Tianyou Experiential Primary School and Kindergarten

  • area / size 729,093 sqft
  • Completed 2020
  • Location Suzhou, China,
  • BAU (Brearley Architects + Urbanists) designed a dynamic learning space for Tianyou Experiential Primary School and Kindergarten in Suzhou, China.

    Intro
    BAU was selected through invited competition to design a combined 24-class kindergarten and 48-class primary school on the rapidly urbanizing fringe of Suzhou New District.

    Classrooms and the in-between
    Cutting edge education models explore a more interactive, collaborative, inquisitive, student-centred, teaching-learning environment. Consequently the goal of the contemporary school building is to blur the line between formal teaching in classrooms and the informal learning of the in-between spaces. With smart spatial design, informal teaching can inhabit the informal learning spaces, and vice versa. This new approach to education requires the entire school to become a teaching-learning environment.

    Small site, lots of program
    Previous BAU school projects have lead to outcomes of buildings as figures on a ground of open space. With this project (a primary school and a kindergarten on a smaller site) the figure ground plan can be perceived as the reverse – open space as figures in a ground of building – more Circus Maximus or Piazza Navona than Levittown or Oak Park.

    Informal teaching and learning
    The site has been conceived as a building podium with the various open spaces required, extracted from that podium: the sports ground; the playground for the kindergarten children; the courtyards for the primary school children; entrances for both schools; and a ring of green between the schools and the footpath.

    What remains is in effect a meandering beam that runs around all the open spaces. This meandering beam contains a new innovative network – traditional school corridors have been transformed into lumpy and generous spaces where informal teaching and learning are encouraged. Within the largest of these corridors a number of semi-enclosed learning spaces are provided for informal events such as exhibitions and larger group work.

    Formal teaching and learning
    Six regular beams chasing the sun, contain modified classrooms and straddle the meandering beam. Within these beams, each pair of traditional classrooms is provided with a glass-walled meeting room. This enables smaller student teams to communicate without distracting the rest of the class, and still be within easy reach of the teacher. The informal / formal parts of the building are clearly articulated spatially, formally and materially.

    Place, iconography and abstraction
    Working with Chinese classical garden scholar, Craig Easton, the project engages with local geometries and motifs via unexpected framing, scaling, slippage, layering, wrapping and more to further integrate art and play with the learning environment.

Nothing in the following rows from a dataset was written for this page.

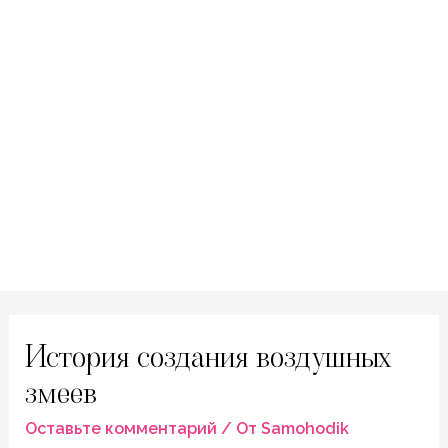
История создания воздушных
змеев
Оставьте комментарий
/ От
Samohodik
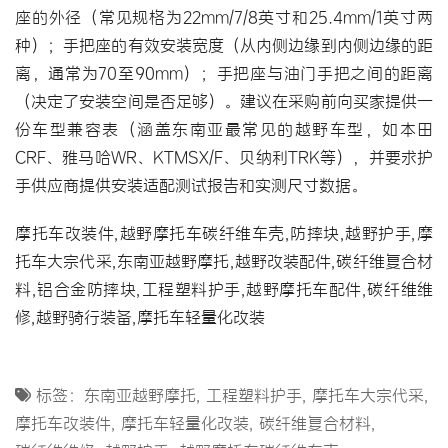
座的外径（常见规格为22mm/7/8英寸和25.4mm/1英寸两
种）；手把座的有效安装宽度（从内侧边缘到内侧边缘的距
离，通常为70至90mm）；手把座与油门手把之间的距离
（决定了安装空间是否足够）。建议在采购前向买家提供一
份车型兼容表（涵盖东南亚最常见的越野车型，如本田
CRF、雅马哈WR、KTMSX/F、贝纳利TRK等），并要求护
手供应商提供安装适配测试报告和实测尺寸数据。
摩托车改装件,越野摩托车碳纤维车壳,防摔块,越野护手,
摩
托车大宗代采
,东南亚越野摩托,
越野改装配件
,碳纤维复合材
料,铝合金防摔块,
工程塑料护手
,
越野摩托车配件
,
碳纤维维
修
,
越野骑行装备
,
摩托车轻量化改装
标签：
东南亚越野摩托
,
工程塑料护手
,
摩托车大宗代采
,
摩托车改装件
,
摩托车轻量化改装
,
碳纤维复合材料
,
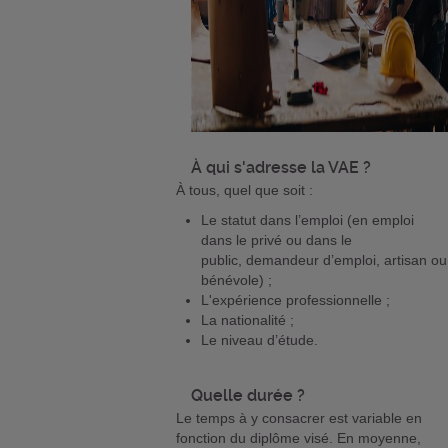
À qui s'adresse la VAE ?
À tous, quel que soit :
Le statut dans l’emploi (en emploi
dans le privé ou dans le
public, demandeur d’emploi, artisan ou
bénévole) ;
L'expérience professionnelle ;
La nationalité ;
Le niveau d’étude.
Quelle durée ?
Le temps à y consacrer est variable en
fonction du diplôme visé. En moyenne,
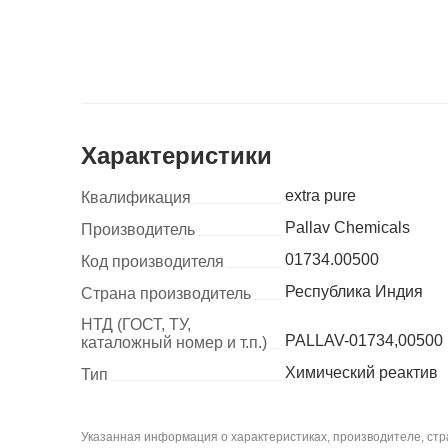
Характеристики
extra pure
Квалификация
Pallav Chemicals
Производитель
01734.00500
Код производителя
Республика Индия
Страна производитель
НТД (ГОСТ, ТУ,
PALLAV-01734,00500
каталожный номер и т.п.)
Химический реактив
Тип
Указанная информация о характеристиках, производителе, стра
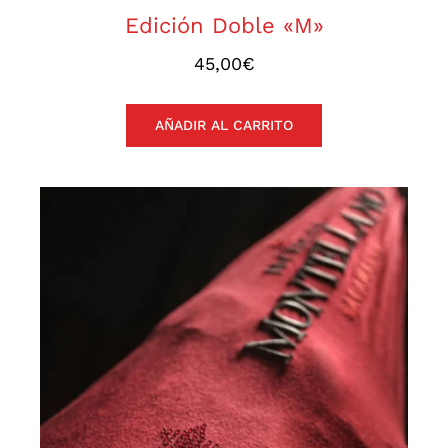
Edición Doble «M»
45,00
€
AÑADIR AL CARRITO
Jamón de Bellota 100%
Ibérico Supreme Signature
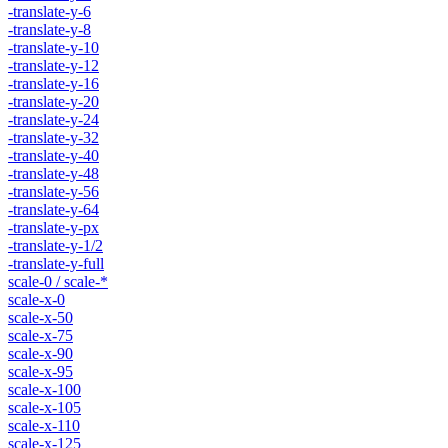
-translate-y-6
-translate-y-8
-translate-y-10
-translate-y-12
-translate-y-16
-translate-y-20
-translate-y-24
-translate-y-32
-translate-y-40
-translate-y-48
-translate-y-56
-translate-y-64
-translate-y-px
-translate-y-1/2
-translate-y-full
scale-0 / scale-*
scale-x-0
scale-x-50
scale-x-75
scale-x-90
scale-x-95
scale-x-100
scale-x-105
scale-x-110
scale-x-125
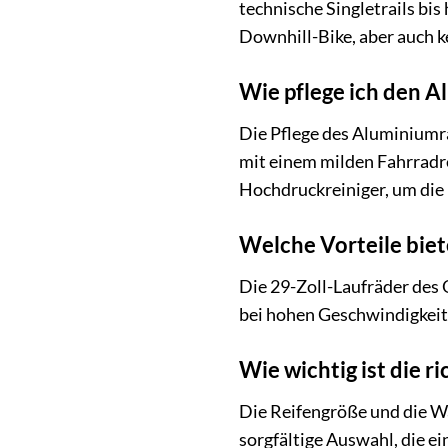
technische Singletrails bis
Downhill-Bike, aber auch k
Wie pflege ich den 
Die Pflege des Aluminiumr
mit einem milden Fahrradre
Hochdruckreiniger, um die
Welche Vorteile biet
Die 29-Zoll-Laufräder des 
bei hohen Geschwindigkeite
Wie wichtig ist die r
Die Reifengröße und die Wa
sorgfältige Auswahl, die 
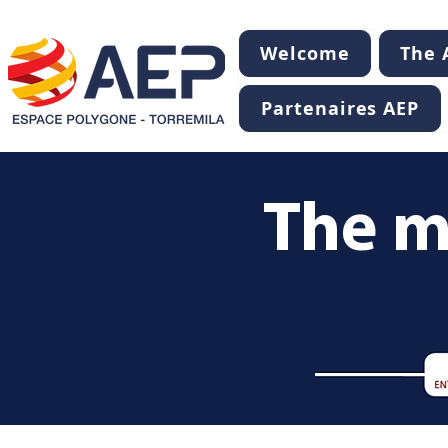
Welcome
The A
Partenaires AEP
The m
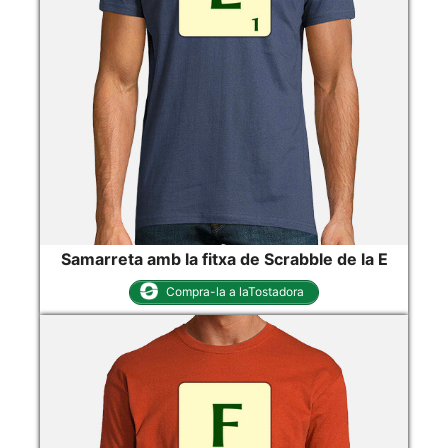
Samarreta amb la fitxa de Scrabble de la E
Compra-la a laTostadora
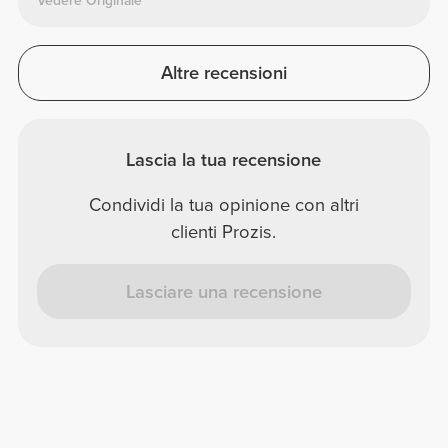
Vedere Originale
Altre recensioni
Lascia la tua recensione
Condividi la tua opinione con altri
clienti Prozis.
Lasciare una recensione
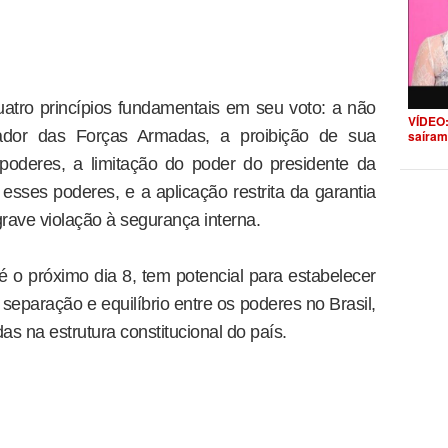
uatro princípios fundamentais em seu voto: a não
VÍDEO:
ador das Forças Armadas, a proibição de sua
saíram
 poderes, a limitação do poder do presidente da
esses poderes, e a aplicação restrita da garantia
grave violação à segurança interna.
é o próximo dia 8, tem potencial para estabelecer
 separação e equilíbrio entre os poderes no Brasil,
s na estrutura constitucional do país.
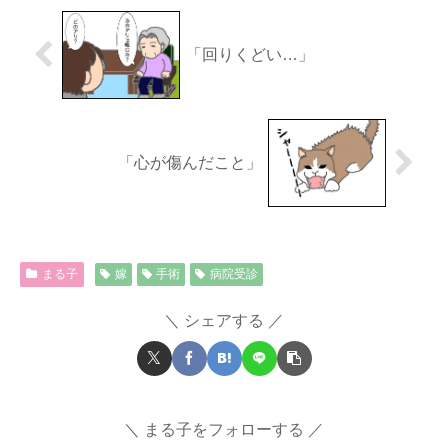
「回りくどい…」
「心が傷んだこと」
まる子
嫁
手術
病院受診
シェアする
まる子をフォローする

    Kindergarten is German for children’s garden
    Five themed gardens provide the kindergarten with places to: dream, act and perform in the imagination garden; to swing, climb, slide and jump in the muscle garden; to dig, plant, pat, and explore in the nature garden; to shovel, sweep, and organise in the work garden; and to smell the flowers, taste the herbs, feel the water, listen to the pipes, and touch the textures in the garden of the senses.

    Past, present and future
    This project demonstrates that ancient spatial models can work together with current educational theories, to provide contemporary teaching and learning environments for future generations.